The null representation issue is well trodden ground, and consensus seems to be that there is no reasonable way to represent this in Tcl without fundamentally changing the language. The string / list / dictionary ambiguity is more subtle and is inescapably rooted in the fact that a valid Tcl dictionary is all three. Indeed most English sentences are valid Tcl lists and about half are valid dictionaries. For many applications in which Tcl is a consumer of JSON data this issue isn't a practical concern, since the script implicitly provides the interpretation by how it accesses the values, just as it does for all other values in Tcl. When the type information itself encodes meaning this strategy fails, but those situations are fortunately rare in practice.

When it comes to producing JSON from Tcl values though the problem is unavoidable, and there is no choice but to provide the type information explicitly in some way. This typically leads to code that obscures the structure of the JSON document produced, and requires the programmer reading the code to mentally execute it while maintaining a mental model of the document being produced. While most programmers will succeed at this it is likely that whatever mental process they were busy with will have been evicted from working memory, hugely impacting on their productivity. This is especially true for very large and complex JSON documents, such as Elasticsearch queries (our typical query is around 260 lines, 8.5 KB, and 13 levels of nesting).

2 Types Are Not Such a Problem If You Squint Just Right

rl json resolves this difficulty by avoiding the conversion from JSON to another (lossy) representation, providing instead a command that operates on the JSON values directly, analogous to how the dict command works with (possibly nested) dictionary values. In this way the type information is preserved and available when required, without obfuscating the script

in the majority of cases where it is not needed. To support this and maintain an acceptable level of performance, rl json shimmers the JSON string to a custom Tcl ObjType that stores the parsed document, representing each contained JSON value with a type enum and a Tcl Obj holding the value. For a JSON object the Tcl Obj is a dictionary, for an array it is a list, and so on. This allows efficient use of the contained values by Tcl, and elegantly handles sharing the JSON value (or fragments of it) using the normal Tcl Obj reference counting. This approach makes it straightforward to implement efficient in-place updates to JSON values, which just invalidate the string rep and store a reference to the supplied Tcl Obj (together with the JSON type).

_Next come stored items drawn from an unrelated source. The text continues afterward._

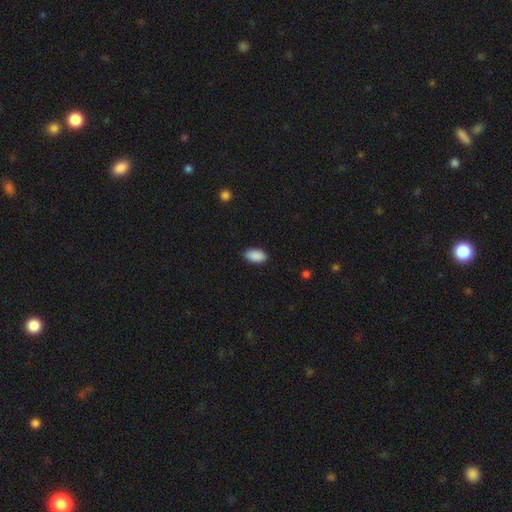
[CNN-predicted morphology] This is clearly a smooth galaxy (90%). How rounded: clearly in between (94%). Merging: clearly none (87%).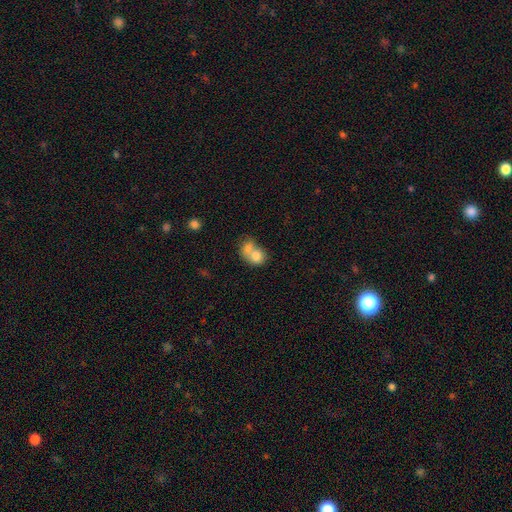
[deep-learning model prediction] smooth-or-featured: smooth: 76% | featured or disk: 16% | star or artifact: 8%
  how-rounded: round: 60% | in between: 39% | cigar-shaped: 1%
  merging: merger: 71% | none: 20% | minor disturbance: 6% | major disturbance: 3%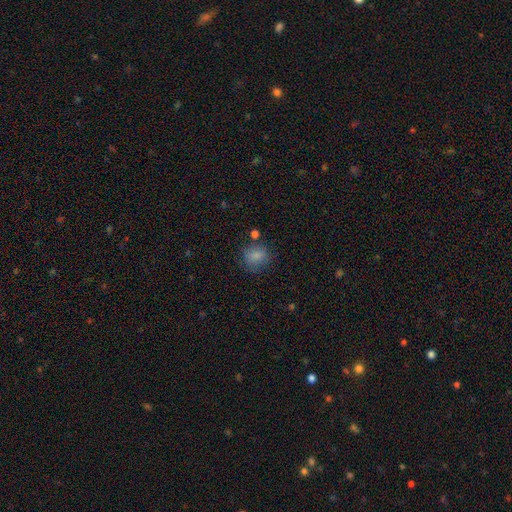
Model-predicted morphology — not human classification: A smooth galaxy with no disk features (82%) that is round (63%).

Vote fractions:
- Smooth or featured? smooth: 82% / star or artifact: 10% / featured or disk: 7%
- How rounded? round: 63% / in between: 36% / cigar-shaped: 1%
- Merging? none: 70% / minor disturbance: 18% / major disturbance: 7% / merger: 5%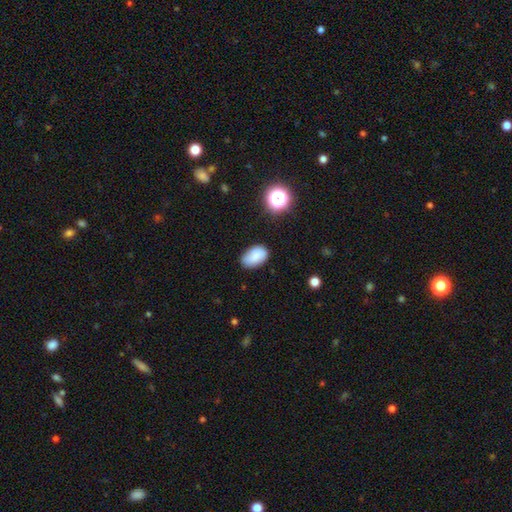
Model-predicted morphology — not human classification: Overall: smooth (82%). How rounded: in between (89%). Merging: none (75%).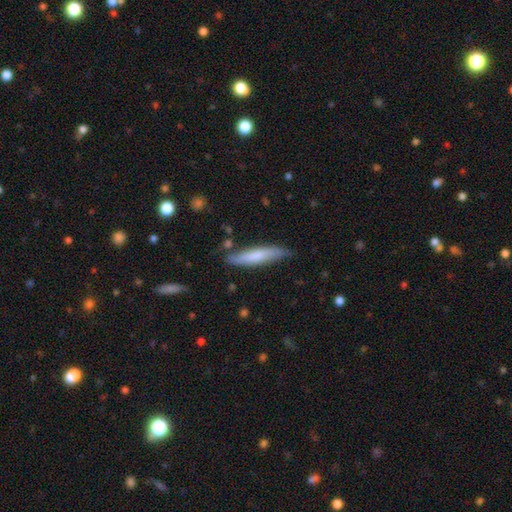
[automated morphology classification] Smooth or featured? smooth (69%)
How rounded? cigar-shaped (86%)
Merging? none (78%)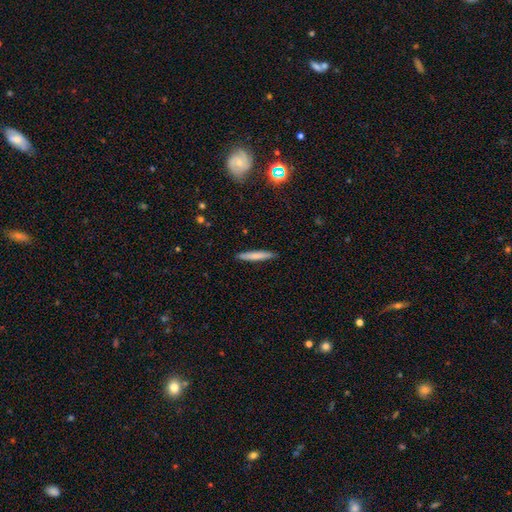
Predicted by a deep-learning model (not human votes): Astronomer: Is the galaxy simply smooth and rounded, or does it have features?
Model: smooth — 74%.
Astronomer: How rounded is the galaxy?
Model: cigar-shaped — 94%.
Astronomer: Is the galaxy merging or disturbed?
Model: none — 90%.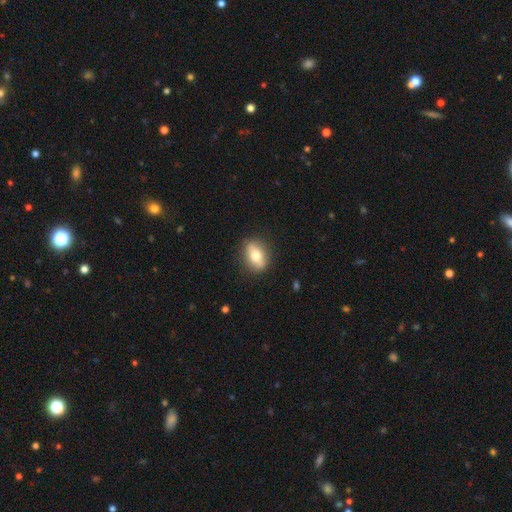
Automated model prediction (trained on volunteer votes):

For larger chunks of JSON structure that are filled in with values from the script, a template approach is used, which can be combined with incremental construction as in this admittedly contrived example:

set someval 0xFF

set res [json template { { "foo": "~S:someval", "bar": "~N:someval", "baz": ["~B:someval", "~S:otherval", "~L:~S:someval"] }

}]

# setting the "end+1" element of an array appends to it json set res baz end+1 $res ;#YoDawg json set res new {"entry"} # "end" and "end-1" are unambiguous because they index into an array json unset res baz end baz end-1

puts [json pretty $res] puts "baz: [json get $res baz 0] is a [json get $res baz 0 ?type]"

Which will produce:

{ "foo": "0xFF", "bar": 255, "baz": [ true , null , "~ S: someval ", {

"foo": "0xFF", "bar": 255, "baz": [

true , "~ S: someval " ] } ], "new": "entry" } baz: 1 is a boolean

json template replaces strings in the supplied JSON document that match the regular expression ^~[SNBJTL]:.+$ with values sourced from the named variables, and types indicated by the replacement prefix (String, Number, Boolean, JSON, Template and Literal). Since templates are themselves just JSON, they can be manipulated in the same way that any other JSON values are.

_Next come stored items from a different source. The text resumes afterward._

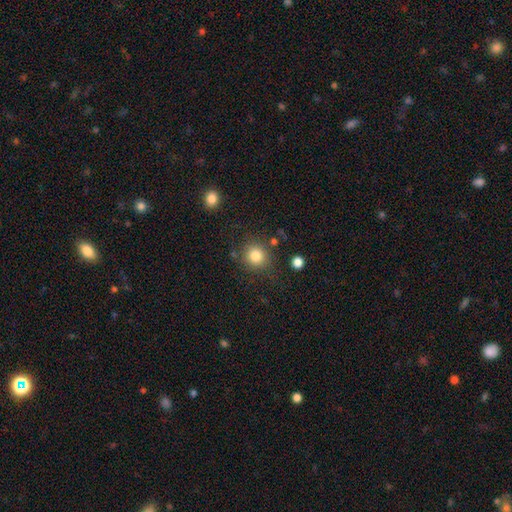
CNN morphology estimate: smooth-or-featured: smooth: 82% | star or artifact: 11% | featured or disk: 6%
  how-rounded: round: 89% | in between: 10% | cigar-shaped: 1%
  merging: none: 81% | minor disturbance: 10% | merger: 5% | major disturbance: 4%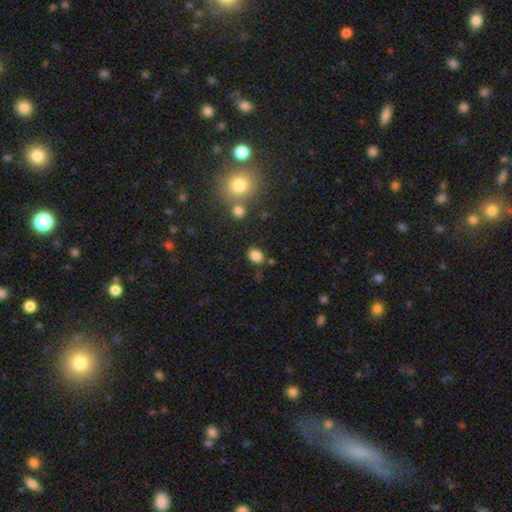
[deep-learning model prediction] Morphology: type=smooth (83%); roundness=in between (56%); merging=none (72%).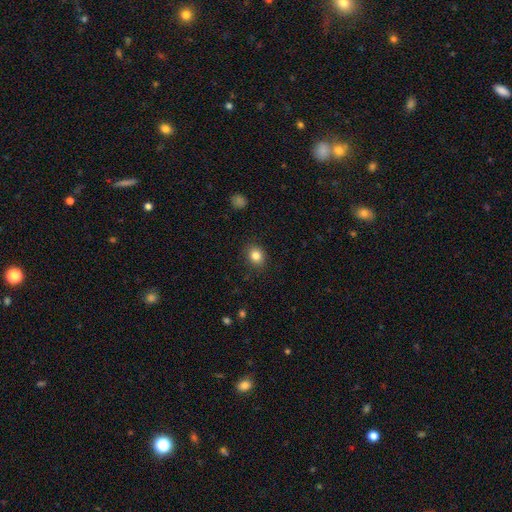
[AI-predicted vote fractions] Overall: smooth (83%). How rounded: round (62%; in between 37%). Merging: none (88%).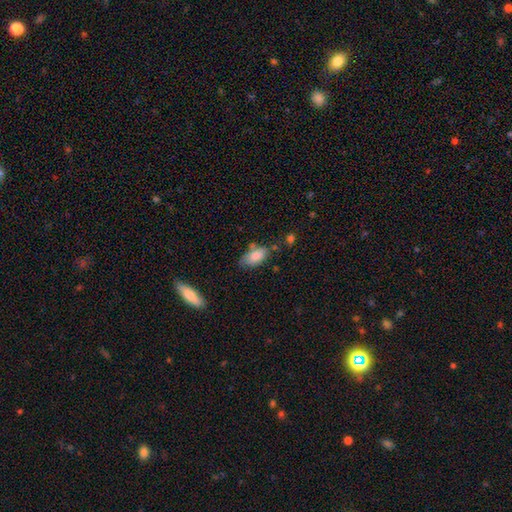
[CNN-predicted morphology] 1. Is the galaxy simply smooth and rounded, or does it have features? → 83% smooth, 10% featured or disk, 7% star or artifact.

3 Performance Considerations

Although obvious in hindsight, I was initially surprised that parsing the JSON strings to build the internal representation was largely bottlenecked by Tcl Alloc ? each JSON value and object key needs to have a Tcl Obj created to store it, resulting in a lot of calls to Tcl NewStringObj. To address this rl json maintains a per-interp cache of recently used strings, using a hitrate and aging scheme to quickly learn patterns in the data, while remaining small and preferring frequently requested values. Besides being substantially faster to lookup and reuse a Tcl Obj from this cache than to allocate a fresh instance, it also consumes less memory since each instance is just a pointer to the shared Tcl Obj.

This sharing also promotes efficient reuse of the intreps of the Tcl Objs in the cache ? for instance if some string value in the JSON document contains an account status like "active", "closed", "opening", etc, and that value is later fed to Tcl GetIndexFromObj, then the Tcl Obj in the cache will shimmer to record the index found. Similar JSON documents processed in the near future with the same account status value will receive references to that cached Tcl Obj, so their Tcl GetIndexFromObj lookups will be very fast.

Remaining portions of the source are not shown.